Dari sisi produksi, lanjut Kardaya, kesepakatan tersebut dapat menurunkan nilai keekonomian proyek yang dijalankan kontraktor kontrak kerja sama (KKKS) hulu migas di Indonesia. Penurunan itu akan berimbas pada jumlah keuntungan. Apabila nilai keekonomian masih lebih tinggi dibandingkan dengan biaya produksi, kesepakatan untuk menaikkan produksi minyak mentah dunia tidak berpengaruh signifikan.

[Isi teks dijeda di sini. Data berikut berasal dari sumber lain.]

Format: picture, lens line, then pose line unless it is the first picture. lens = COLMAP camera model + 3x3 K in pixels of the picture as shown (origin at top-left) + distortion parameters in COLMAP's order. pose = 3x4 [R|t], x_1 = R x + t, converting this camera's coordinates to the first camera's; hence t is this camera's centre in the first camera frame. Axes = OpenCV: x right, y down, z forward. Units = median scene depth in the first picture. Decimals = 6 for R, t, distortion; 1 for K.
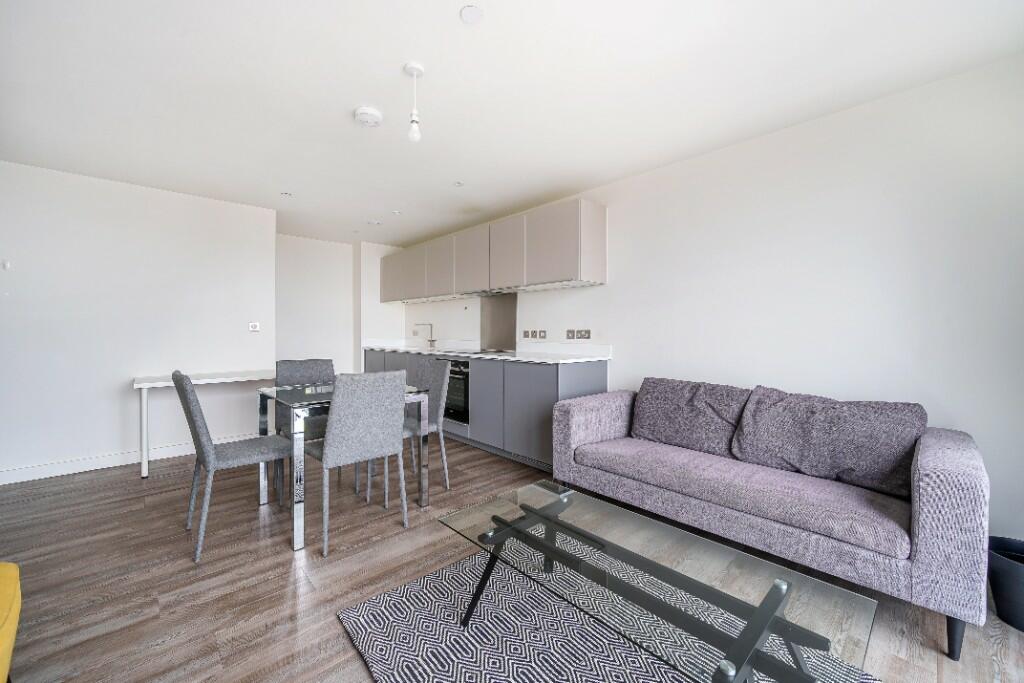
lens RADIAL K [[402.4, 0, 512.0], [0, 402.4, 341.5], [0, 0, 1]] dist [0.001070, 0.000020]
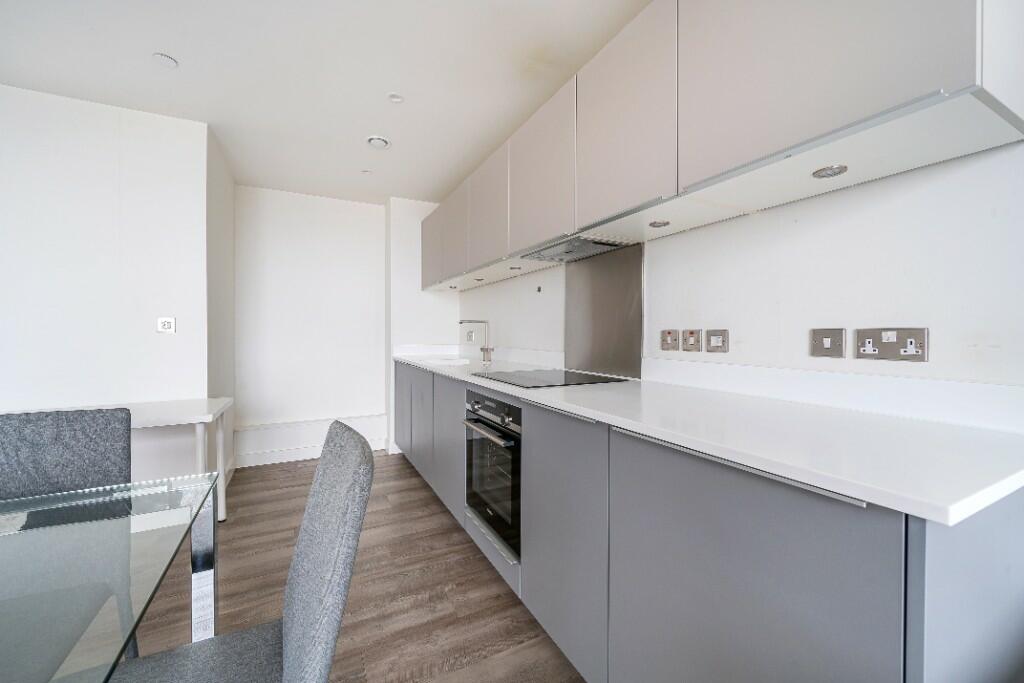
lens RADIAL K [[402.4, 0, 512.0], [0, 402.4, 341.5], [0, 0, 1]] dist [0.001070, 0.000020]
pose [[0.967831, 0.006206, -0.251525, -0.015348], [-0.006570, 0.999978, -0.000608, -0.015467], [0.251516, 0.002241, 0.967851, 0.583273]]
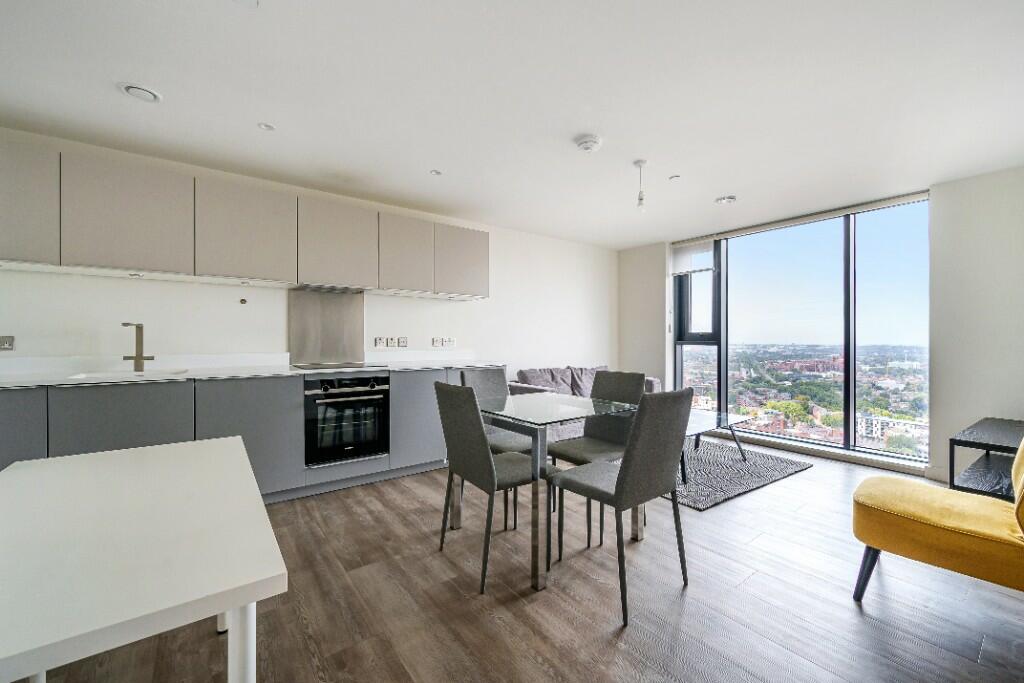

”Kesepakatan untuk meningkatkan produksi berpotensi menambah pasokan dunia. Namun, kenaikan tersebut perlu dibandingkan dengan penurunan stok AS. Apabila laju penurunan stok AS lebih tinggi, permintaan AS akan kembali meningkat dan harga minyak dunia pun diperkirakan bakal naik kembali,” ucap Kardaya.
Di sisi lain, Sekretaris Jenderal Dewan Energi Nasional Djoko Siswanto menyatakan, kesepakatan untuk menaikkan produksi minyak tersebut berada dalam rangka menormalkan produksi. ”Tidak apa-apa produksi dinormalkan kembali ketika permintaan naik. Hal ini turut tecermin pada peningkatan harga minyak dunia,” katanya.